In its February 2006 orders, the Supreme Court permitted Tamil Nadu to raise the dam water level to 142 feet and carry out the remaining strengthening measures. The following month, Kerala hit back by passing the Kerala Irrigation and Water Conservation (Amendment) Act, 2006 (on March 18, 2006) which prohibited the raising of the water level beyond 136 feet in the Mullaperiyar Dam and placed it in the Schedule of “Endangered Dams”.

Tamil Nadu filed a suit in the apex court on March 31, 2006, calling Kerala’s Act unconstitutional. The centre played referee by convening an inter-state meeting of the Kerala and Tamil Nadu chief ministers on November 29, 2006 but it was a dead ball. No consensus. Even with the then prime minister intervening in December 2007, it ended in a deadlock.
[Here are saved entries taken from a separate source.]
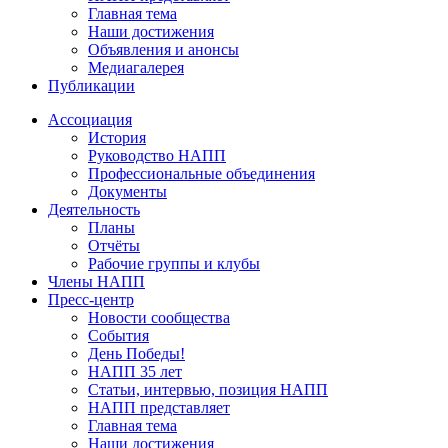
Главная тема
Наши достижения
Объявления и анонсы
Медиагалерея
Публикации
Ассоциация
История
Руководство НАПП
Профессиональные объединения
Документы
Деятельность
Планы
Отчёты
Рабочие группы и клубы
Члены НАПП
Пресс-центр
Новости сообщества
События
День Победы!
НАПП 35 лет
Статьи, интервью, позиция НАПП
НАПП представляет
Главная тема
Наши достижения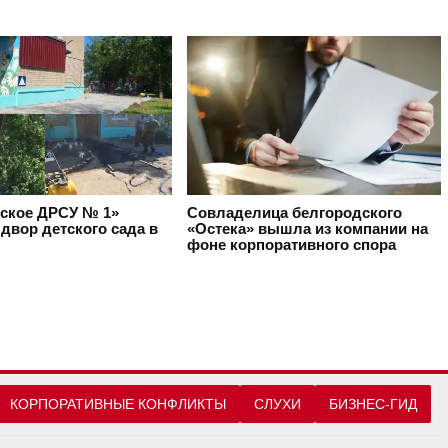
ское ДРСУ № 1»
Совладелица белгородского
двор детского сада в
«Остека» вышла из компании на
фоне корпоративного спора
КОРПОРАТИВНЫЕ КОНФЛИКТЫ
СЛУХИ
БИЗНЕС-ГИД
In April 2010, an empowered committee was set up headed by Justice Dr AS Anand. After holding more than 20 meetings including site visits, the Anand Committee in its April 2012 report to the apex court concluded that the “dam is hydrologically safe and that the proposal of the State of Kerala to build a new dam requires reconsideration by State of Kerala”.

The Anand-led empowered committee also suggested two options:  Kerala could construct a new dam and the existing dam may not be dismantled, demolished or decommissioned till the new dam construction is completed and it becomes operational. The second alternative is to repair, strengthen and restore the existing dam.

Following this, a constitution bench of five judges of the Supreme Court heard the Mullaperiyar Dam Case in July-August 2013, and in its May 5, 2014 judgment declared the Kerala Irrigation and Water Conservation (Amendment) Act, 2006 unconstitutional and directed the Union government to set up a three-member Supervisory Committee on the safety of the Mullaperiyar Dam on restoration of the FRL (full reservoir level) to 142 feet.

The following month, a three-member Supervisory Committee on Mullaperiyar Dam was set up with its office at Kumily, Kerala. Central Water Commission Chief Engineer (Dam Safety Organisation) LAV Nathan (the two other members included Tamil Nadu PWD principal secretary and Kerala Water Resources Department additional chief secretary) headed this team.

It was tasked with inspecting the dam periodically and recommending all the necessary measures to keep the Mullaperiyar dam functioning at the highest levels of safety.

For the people of Kerala, the century-old dam is an emotional issue: it is owned and operated by Tamil Nadu although it is located in Kerala.

On August 16, the bench of the Supreme Court—Chief Justice Dipak Misra and Justice DY Chandrachud—asked the National Crisis Management Committee (NCMC), Kerala and Tamil Nadu government teams to lower the water level at the Mullaperiyar dam by three feet: from 142 feet (maximum capacity) to 139 feet.

The Supreme Court has asked for a detailed disaster management plan to be filed by August 24. Addi­tional Soli­citor General PS Narasimha and Cabinet Secretary Pradeep Kumar Sinha—on behalf of the centre—are monitoring the developments closely; India’s top bureaucrat Sinha, who has video conferenced with the Kerala and Tamil Nadu chief secretaries, will also, with inputs from Delhi-based central agencies, draw up a state-of-the art structural risk mitigation manual.

Whether to lower the dam level or raise it will be a part of the findings for the court that is expected to address all the concerns raised in the August 16 petition, including the charge “that no concrete steps have been taken by any of the States or Central government till date to implement the (court) directions in true letter and spirit”.

Another key charge for the current state of disaster is the “unpreparedness of the state and the central government during this natural calamity as there is no plan which is announced or communicated to the public at large till date”.

Has Tamil Nadu risked the lives of thousands downstream of the Mullaperiyar dam? Could the unprecedented natural calamity in Kerala have been tackled more effectively? Are politicos indifferent to the untold suffering of the people? What kind of warning systems will be effective? What is the ideal disaster management plan to avoid such catastrophic situations again?

Maybe this time the Supreme Court will put to rest all these concerns.